The case, Adlerstein v. Duane Morris, was filed a year after Duane Morris sued Adlerstein for not paying more than half of his $480,000 legal bill. He had paid the firm $200,000 -- the only portion of the settlement with SpectruMedix he actually received.

Throughout the trial, Duane Morris had argued that it asked SpectruMedix and its then-new Chairman Ilan Reich for security but Reich refused.

Duane Morris' counsel, Nicholas M. Centrella of Conrad O'Brien Gellman & Rohn, said in court that it was Adlerstein's fault for walking away from an earlier settlement agreement that would have guaranteed $800,000 to be paid in five days.

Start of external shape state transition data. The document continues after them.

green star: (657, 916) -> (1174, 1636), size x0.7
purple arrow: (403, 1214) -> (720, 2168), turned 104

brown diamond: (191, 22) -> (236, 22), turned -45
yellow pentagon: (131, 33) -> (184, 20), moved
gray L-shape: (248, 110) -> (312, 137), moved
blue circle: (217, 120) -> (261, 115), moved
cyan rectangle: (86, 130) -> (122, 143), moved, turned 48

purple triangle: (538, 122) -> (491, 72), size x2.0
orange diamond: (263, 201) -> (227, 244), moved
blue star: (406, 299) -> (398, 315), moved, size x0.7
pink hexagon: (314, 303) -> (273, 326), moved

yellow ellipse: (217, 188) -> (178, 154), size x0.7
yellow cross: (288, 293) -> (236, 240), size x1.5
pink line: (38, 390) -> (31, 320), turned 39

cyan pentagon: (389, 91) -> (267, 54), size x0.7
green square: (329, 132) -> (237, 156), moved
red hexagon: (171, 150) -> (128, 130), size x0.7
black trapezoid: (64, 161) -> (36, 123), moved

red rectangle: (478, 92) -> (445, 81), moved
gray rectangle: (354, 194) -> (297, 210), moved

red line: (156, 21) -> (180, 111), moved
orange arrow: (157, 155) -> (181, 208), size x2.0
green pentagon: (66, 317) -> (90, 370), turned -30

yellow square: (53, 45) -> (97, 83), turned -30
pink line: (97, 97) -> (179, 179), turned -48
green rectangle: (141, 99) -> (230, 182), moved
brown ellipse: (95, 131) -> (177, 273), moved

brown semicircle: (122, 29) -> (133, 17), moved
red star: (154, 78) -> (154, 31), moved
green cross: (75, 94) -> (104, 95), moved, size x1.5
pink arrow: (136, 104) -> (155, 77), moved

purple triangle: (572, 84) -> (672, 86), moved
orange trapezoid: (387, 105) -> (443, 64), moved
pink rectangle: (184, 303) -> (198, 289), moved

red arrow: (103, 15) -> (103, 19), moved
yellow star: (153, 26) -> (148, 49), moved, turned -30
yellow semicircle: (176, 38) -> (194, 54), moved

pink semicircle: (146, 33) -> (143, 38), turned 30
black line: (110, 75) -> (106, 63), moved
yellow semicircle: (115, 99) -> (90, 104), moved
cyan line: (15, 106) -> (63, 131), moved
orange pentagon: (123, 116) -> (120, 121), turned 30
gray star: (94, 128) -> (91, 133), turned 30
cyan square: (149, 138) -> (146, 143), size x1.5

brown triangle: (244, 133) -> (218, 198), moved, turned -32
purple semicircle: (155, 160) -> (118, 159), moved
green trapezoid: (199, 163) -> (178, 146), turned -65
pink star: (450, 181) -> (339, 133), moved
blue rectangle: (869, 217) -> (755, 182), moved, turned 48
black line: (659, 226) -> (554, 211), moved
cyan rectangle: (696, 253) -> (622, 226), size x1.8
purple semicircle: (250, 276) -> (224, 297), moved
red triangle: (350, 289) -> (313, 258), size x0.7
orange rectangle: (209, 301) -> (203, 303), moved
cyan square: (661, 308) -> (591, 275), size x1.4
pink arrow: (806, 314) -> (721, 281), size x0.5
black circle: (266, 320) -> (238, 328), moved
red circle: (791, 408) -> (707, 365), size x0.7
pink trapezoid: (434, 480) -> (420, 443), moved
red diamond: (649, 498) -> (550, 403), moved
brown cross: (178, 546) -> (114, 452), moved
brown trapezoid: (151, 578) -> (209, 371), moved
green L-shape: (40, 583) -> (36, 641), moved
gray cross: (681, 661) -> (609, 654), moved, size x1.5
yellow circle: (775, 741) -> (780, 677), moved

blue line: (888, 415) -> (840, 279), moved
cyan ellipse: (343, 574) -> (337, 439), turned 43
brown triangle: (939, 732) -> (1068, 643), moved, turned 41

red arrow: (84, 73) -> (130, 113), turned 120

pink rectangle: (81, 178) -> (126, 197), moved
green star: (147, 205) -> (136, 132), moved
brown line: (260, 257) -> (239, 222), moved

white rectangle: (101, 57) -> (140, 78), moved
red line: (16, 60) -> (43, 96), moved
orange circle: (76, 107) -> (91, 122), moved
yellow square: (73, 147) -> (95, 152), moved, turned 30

He made a second mistake, Centrella had said, when he signed the agreement for the $1.8 million even after he allegedly knew there was no security.

Clifford E. Haines of Clifford E. Haines & Associates represented Adlerstein and argued in court that it was Duane Morris' duty to ensure security or advise Adlerstein that he might be making a bad decision by signing an agreement with no security.

The jurors came back with a 7-to-1 verdict in favor of Duane Morris. Haines said it was the seven women against the one male juror.

The attorneys did get a chance to talk to the jury after the verdict was given. Haines said the jurors seemed to feel that Adlerstein should have understood the terms of the agreement.

"They were troubled by the fact that Dr. Adlerstein had in fact signed the agreement," he said.

At the time of the story (this past February), Adlerstein's attorney was intent on filing appeals, so we may not have seen the end of this case, yet. But I can't find any additional updates online.